Your assignment »
Nothing but the lines from the top of the records through the line with "20. Chubb Pollution" should be returned, exactly, and without pictures.

Exercise material »

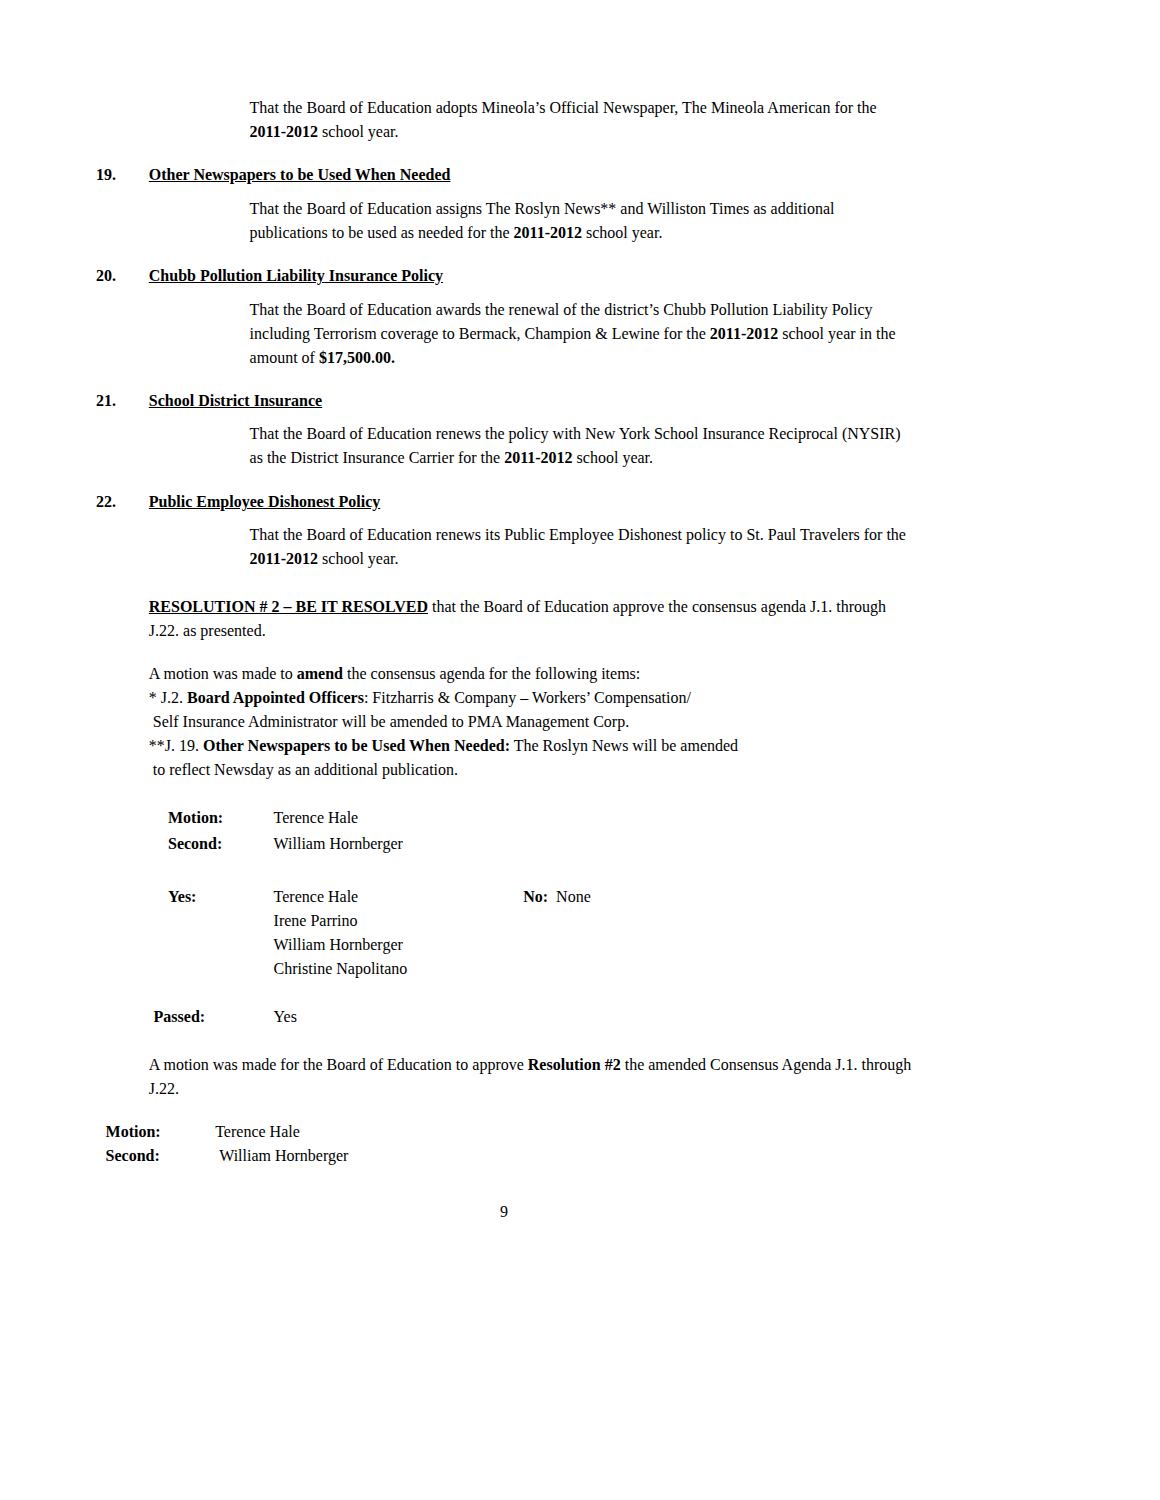That the Board of Education adopts Mineola’s Official Newspaper, The Mineola American for the 2011-2012 school year.
19. Other Newspapers to be Used When Needed
That the Board of Education assigns The Roslyn News** and Williston Times as additional publications to be used as needed for the 2011-2012 school year.
20. Chubb Pollution Liability Insurance Policy
That the Board of Education awards the renewal of the district’s Chubb Pollution Liability Policy including Terrorism coverage to Bermack, Champion & Lewine for the 2011-2012 school year in the amount of $17,500.00.
21. School District Insurance
That the Board of Education renews the policy with New York School Insurance Reciprocal (NYSIR) as the District Insurance Carrier for the 2011-2012 school year.
22. Public Employee Dishonest Policy
That the Board of Education renews its Public Employee Dishonest policy to St. Paul Travelers for the 2011-2012 school year.
RESOLUTION # 2 – BE IT RESOLVED that the Board of Education approve the consensus agenda J.1. through J.22. as presented.
A motion was made to amend the consensus agenda for the following items:
* J.2. Board Appointed Officers: Fitzharris & Company – Workers’ Compensation/
Self Insurance Administrator will be amended to PMA Management Corp.
**J. 19. Other Newspapers to be Used When Needed: The Roslyn News will be amended
to reflect Newsday as an additional publication.
Motion: Terence Hale
Second: William Hornberger
Yes: Terence Hale No: None
Irene Parrino
William Hornberger
Christine Napolitano
Passed: Yes
A motion was made for the Board of Education to approve Resolution #2 the amended Consensus Agenda J.1. through J.22.
Motion: Terence Hale
Second: William Hornberger
9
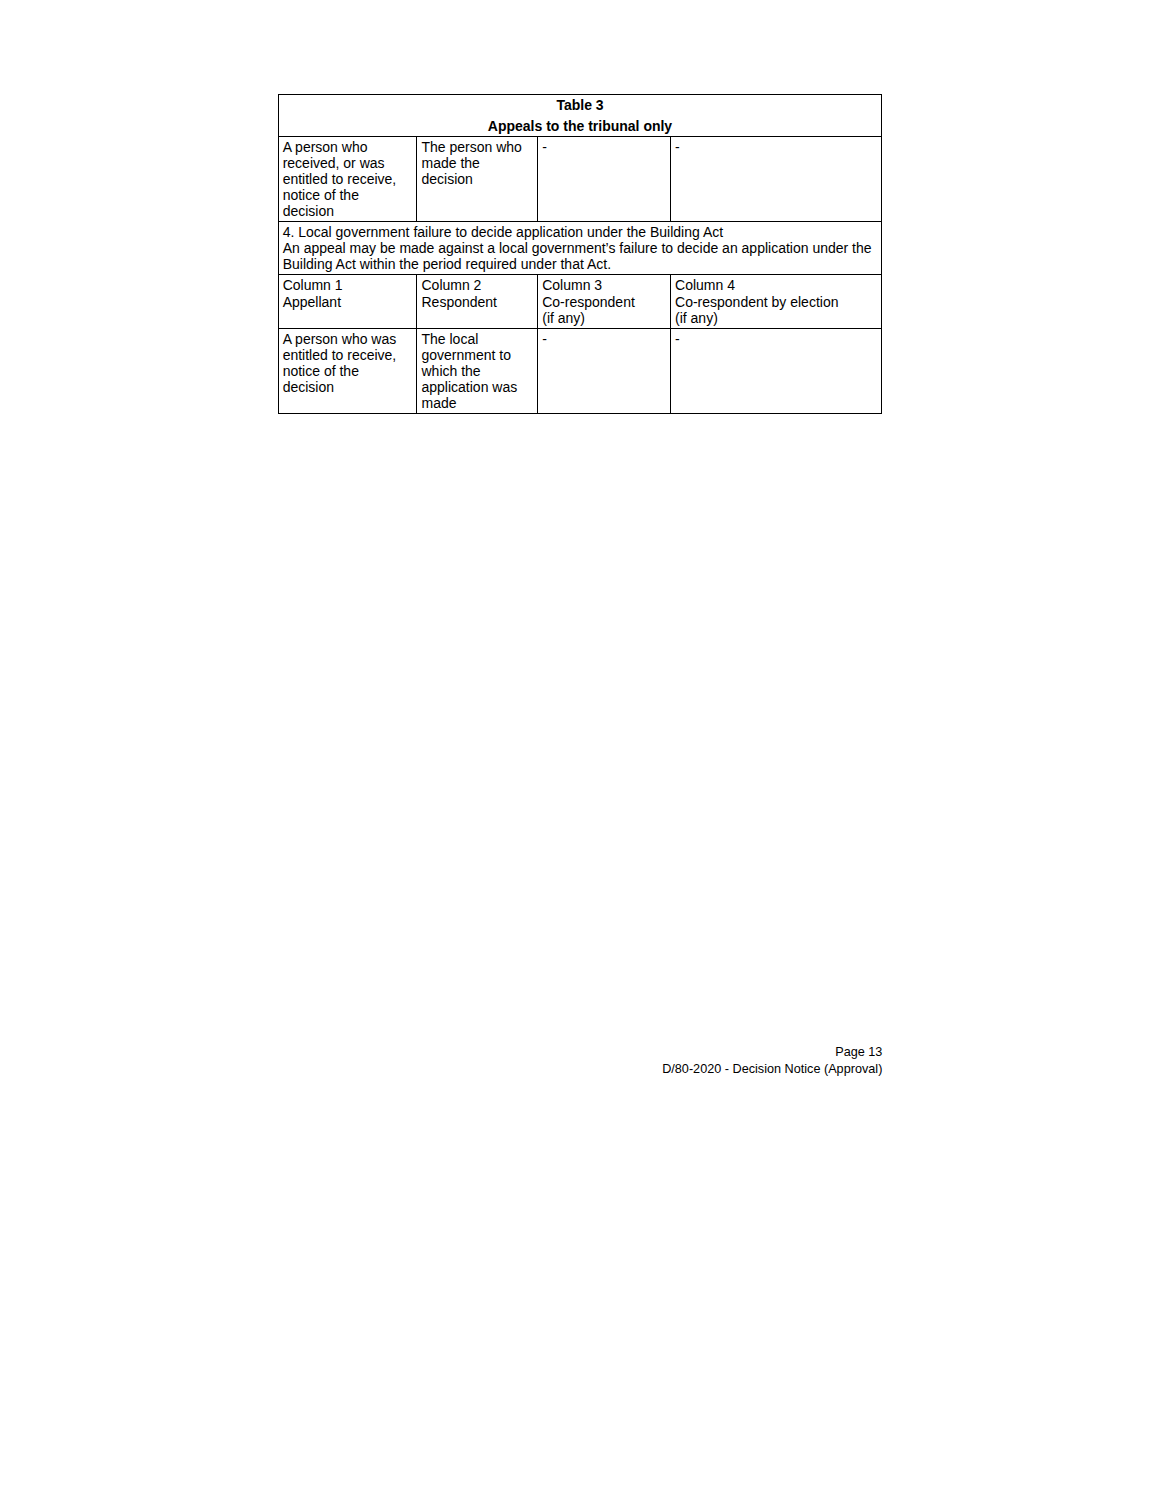| Table 3 |
| Appeals to the tribunal only |
| A person who received, or was entitled to receive, notice of the decision | The person who made the decision | - | - |
| 4. Local government failure to decide application under the Building Act An appeal may be made against a local government’s failure to decide an application under the Building Act within the period required under that Act. |
| Column 1 Appellant | Column 2 Respondent | Column 3 Co-respondent (if any) | Column 4 Co-respondent by election (if any) |
| A person who was entitled to receive, notice of the decision | The local government to which the application was made | - | - |
Page 13
D/80-2020 - Decision Notice (Approval)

Output for this task »
That the Board of Education adopts Mineola’s Official Newspaper, The Mineola American for the 2011-2012 school year.
19. Other Newspapers to be Used When Needed
That the Board of Education assigns The Roslyn News** and Williston Times as additional publications to be used as needed for the 2011-2012 school year.
20. Chubb Pollution Liability Insurance Policy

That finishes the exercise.